Sanofi’s prescription drug Dupixent showed additional promise in helping patients with a chronic lung disorder breathe better and regain lung function, potentially speeding the process for the blockbuster medicine to gain another avenue for growth.
The asthma injection showed strong efficacy in a second final-stage study of people with chronic obstructive pulmonary disease, a life-threatening respiratory affliction in which no new treatment approach has succeeded in more than a decade, Sanofi said Monday.

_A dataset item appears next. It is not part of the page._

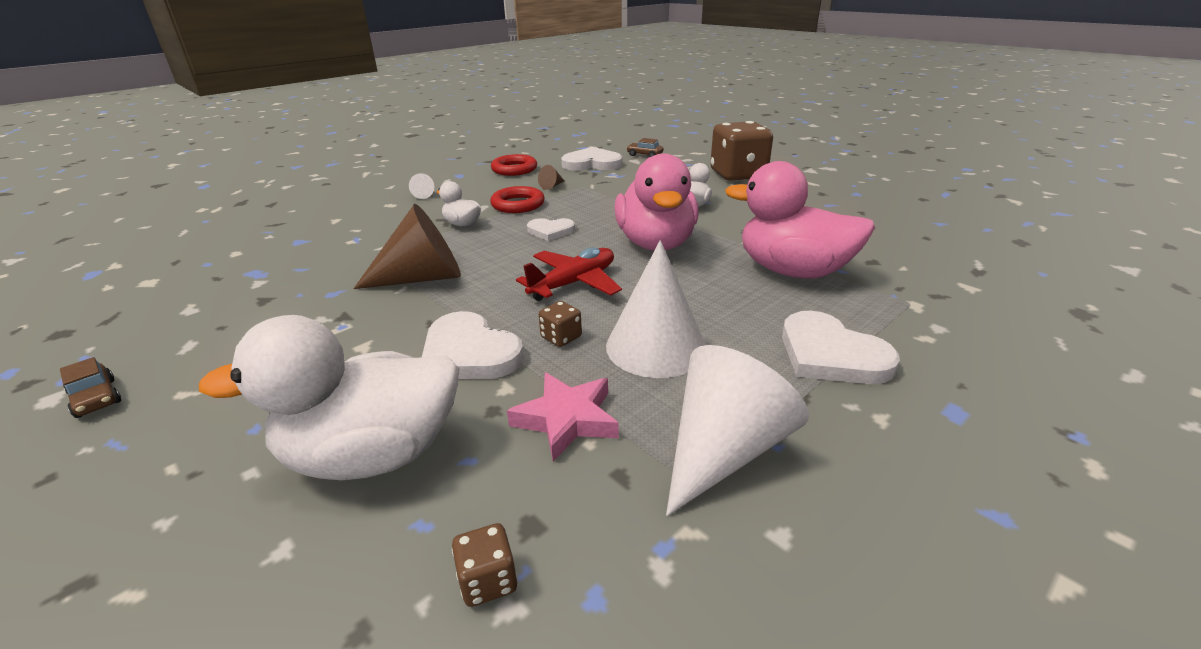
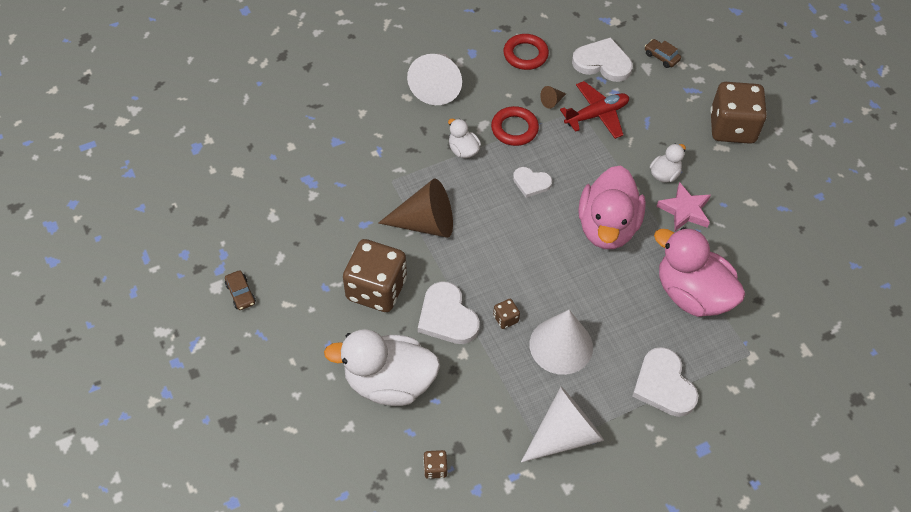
camera: 15 degrees right, 25 degrees up
white cone [409,173,434,199] -> white cone [407,54,462,105], size x2.44
pink star [507,372,619,462] -> pink star moved to [656,182,711,231]
red plane [516,247,622,301] -> red plane moved to [560,81,629,139]
none -> brown dice [343,239,407,312]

Dupixent showed a 34% reduction in the rate at which patients’ COPD worsened compared to those who received a placebo during an advanced trial called Notus. The trial included 935 adults who were current or former smokers. In the previous trial, called Boreas, the reduction was 30%.
The medicine, developed with Regeneron Pharmaceuticals Inc., is already prescribed for asthma and some skin conditions. With its two strong COPD trial results now, it’s succeeding where other therapies have failed, including AstraZeneca Plc’s Fasenra and GSK Plc’s Nucala.
Sanofi and Regeneron plan to submit the data from both trials to the US Food and Drug Administration by the end of the year, the company said.
In March, a Morgan Stanley analyst said that the drug could see strong uptake from the patient group based on the Boreas trial results, potentially leading to more than €2 billion ($2.1 billion) in additional annual sales.
The French drugmaker recorded €7.7 billion in sales from Dupixent in the first nine months of this year. Some analysts are already forecasting that Dupixent will surpass €19 billion in annual sales by the end of the decade.